In Akutkrankenhäusern, die ein Onkologisches Zentrum oder ein Organkrebszentrum (z.B. Brust-, Darm-, Prostata-, Lungenkrebszentrum) mit Zertifikat der Deutschen Krebsgesellschaft e.V. betreiben, ist die psychoonkologische Versorgung verpflichtend vorgeschrieben. Details zu den qualitativen und quantitativen Anforderungen finden Sie auf den Seiten der Deutschen Krebsgesellschaft e.V.. In Anbetracht der immer kürzeren Verweildauern im Akutkrankenhaus und Verlagerung der Krebstherapie in den ambulanten Sektor kann vielfach nur eine Krisenintervention und Vermittlung an ambulant tätige Psychoonkologen erfolgen.
In Fällen chronischer Krankheitsverläufe mit vorhersehbarem Wechsel zwischen ambulanter und stationärer Krebsbehandlung ist die psychoonkologische Versorgung über Akutkrankenhäuser anzustreben, die auch eine ambulante psychoonkologische Versorgung ermöglichen.
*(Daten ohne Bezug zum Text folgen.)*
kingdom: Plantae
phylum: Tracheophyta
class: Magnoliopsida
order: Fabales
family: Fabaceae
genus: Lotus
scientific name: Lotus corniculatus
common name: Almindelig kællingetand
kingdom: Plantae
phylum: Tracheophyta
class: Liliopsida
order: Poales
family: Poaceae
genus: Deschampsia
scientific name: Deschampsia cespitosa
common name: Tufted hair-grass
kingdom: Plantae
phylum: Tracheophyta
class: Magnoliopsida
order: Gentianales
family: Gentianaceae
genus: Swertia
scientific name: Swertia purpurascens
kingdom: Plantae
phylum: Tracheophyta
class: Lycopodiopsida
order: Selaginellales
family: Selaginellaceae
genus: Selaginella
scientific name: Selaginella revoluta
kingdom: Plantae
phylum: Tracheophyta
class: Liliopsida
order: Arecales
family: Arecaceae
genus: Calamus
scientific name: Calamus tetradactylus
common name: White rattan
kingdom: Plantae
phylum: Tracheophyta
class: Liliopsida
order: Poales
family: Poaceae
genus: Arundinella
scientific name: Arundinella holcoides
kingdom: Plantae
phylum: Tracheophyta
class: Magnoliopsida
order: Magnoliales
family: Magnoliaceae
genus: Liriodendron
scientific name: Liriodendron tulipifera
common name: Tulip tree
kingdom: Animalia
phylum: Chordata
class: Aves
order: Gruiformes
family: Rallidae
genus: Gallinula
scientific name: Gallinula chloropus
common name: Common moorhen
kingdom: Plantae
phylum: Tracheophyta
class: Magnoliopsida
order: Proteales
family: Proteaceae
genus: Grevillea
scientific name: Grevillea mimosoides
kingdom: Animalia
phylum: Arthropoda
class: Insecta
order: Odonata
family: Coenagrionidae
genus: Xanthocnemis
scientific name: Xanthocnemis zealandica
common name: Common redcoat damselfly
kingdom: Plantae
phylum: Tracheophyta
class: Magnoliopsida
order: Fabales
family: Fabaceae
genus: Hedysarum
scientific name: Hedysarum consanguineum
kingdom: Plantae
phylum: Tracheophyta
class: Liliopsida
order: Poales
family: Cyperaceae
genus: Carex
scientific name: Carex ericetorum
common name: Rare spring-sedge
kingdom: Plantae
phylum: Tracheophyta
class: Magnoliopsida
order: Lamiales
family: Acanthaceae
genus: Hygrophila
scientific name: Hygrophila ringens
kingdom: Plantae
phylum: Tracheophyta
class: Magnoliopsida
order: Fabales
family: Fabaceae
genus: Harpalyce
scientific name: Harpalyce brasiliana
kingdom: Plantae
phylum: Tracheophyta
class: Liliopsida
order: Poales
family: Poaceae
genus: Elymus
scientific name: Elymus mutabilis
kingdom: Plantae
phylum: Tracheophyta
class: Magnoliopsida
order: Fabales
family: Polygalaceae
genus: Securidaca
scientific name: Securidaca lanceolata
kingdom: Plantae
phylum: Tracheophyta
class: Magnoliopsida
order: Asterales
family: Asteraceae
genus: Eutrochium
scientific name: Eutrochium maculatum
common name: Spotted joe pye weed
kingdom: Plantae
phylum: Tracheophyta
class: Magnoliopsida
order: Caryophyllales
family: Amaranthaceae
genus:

Das Aufgabenspektrum der psychoonkologischen Versorgung in Akutkrankenhäusern umfasst Krisenintervention, Beratung, Orientierung, psychotherapeutische Interventionen und Psychopharmakotherapie für Patienten und Angehörige sowie Moderation von Kommunikationsschwierigkeiten zwischen Patienten, Angehörigen und Behandlern.